PUBLISHED: 21:45 12 August 2008 | UPDATED: 13:32 05 October 2010

A FAST food takeaway and a grocery store in London’s East End have been fined after both premises were closed down by public health inspectors for infestations of cockroaches and mice. Take-away food containers at Tajul Islam's Perfect Fried Chicken’ take-away in Mile End had been gnawed by rodents and live cockroaches were behind the sink.

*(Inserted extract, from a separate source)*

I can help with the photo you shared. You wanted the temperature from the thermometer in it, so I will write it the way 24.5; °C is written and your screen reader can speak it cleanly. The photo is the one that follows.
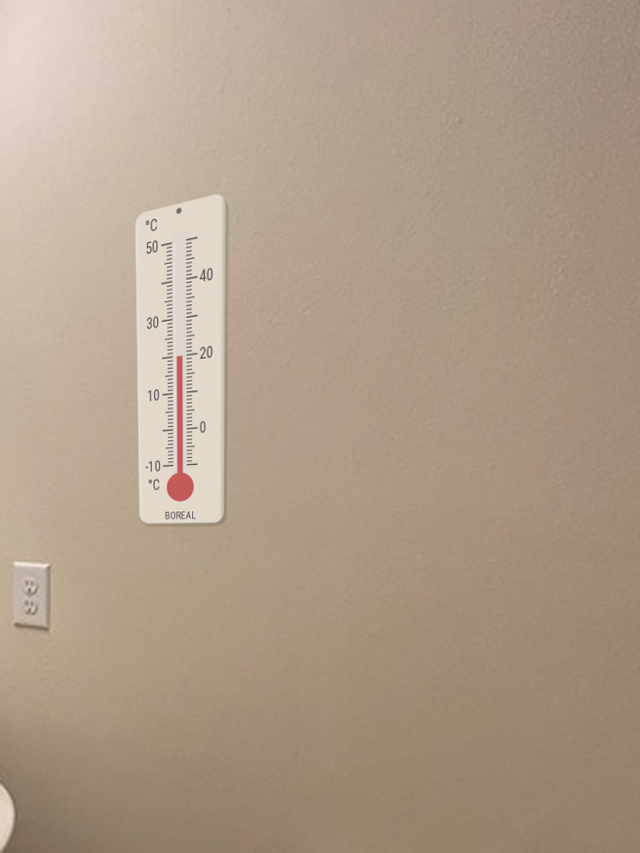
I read 20; °C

The other East End food trader prosecuted was Abdul Ahad, whose Raomin Mini Stores in Roman Road in Bow where food shelves were in a filthy condition and sticky with rodent urine

A FAST food takeaway and a grocery store in London's East End have been fined after both premises were closed down by public health inspectors for infestations of cockroaches and mice.

Tajul Islam, 55, admitted breaking food hygiene regulations at his 'Perfect Fried Chicken' take-away in Mile End when he appeared before Thames magistrates on Friday (August 8).

Town Hall health inspectors found "an active cockroach infestation" and shut down the premises in the Mile End-road in August last year.

The food was not protected against contamination which could lead to being unfit for human consumption, they decided.

"There was an uncovered waste drain allowing access for pests," said Paul Greeno, prosecuting for Tower Hamlets council.

"There was an active infestation of both cockroaches and rodents. Rodent droppings were discovered with salad containers."

He added: "Take-away food containers had been gnawed by rodents and live cockroaches were behind the sink."

Islam, who was fined £1,000 and ordered to pay a further £750 costs, was allowed to re-open once the health risk had been removed.

The other East End food trader prosecuted on Friday was Abdul Ahad, 24, whose Raomin Mini Stores in Roman Road in Bow was infested with mice.

Public health officers found droppings on the shelves, food packets which had been gnawed... and a dead mouse in a food refrigerator.

"Food shelves were in a filthy, dirty unhygienic condition and sticky with rodent urine," said the prosecutor.

"Packets of Kettle Chips showed evidence of being chewed and packets of rice cakes had been gnawed.

"Lettuces stored in a box on the floor were contaminated with rodent droppings."

The store was shut down in June last year, magistrates were told, and only reopened once health officers were satisfied there was no risk to public health.

Ahad was fined £2,000, plus £900 costs, for contravening food hygiene regulations.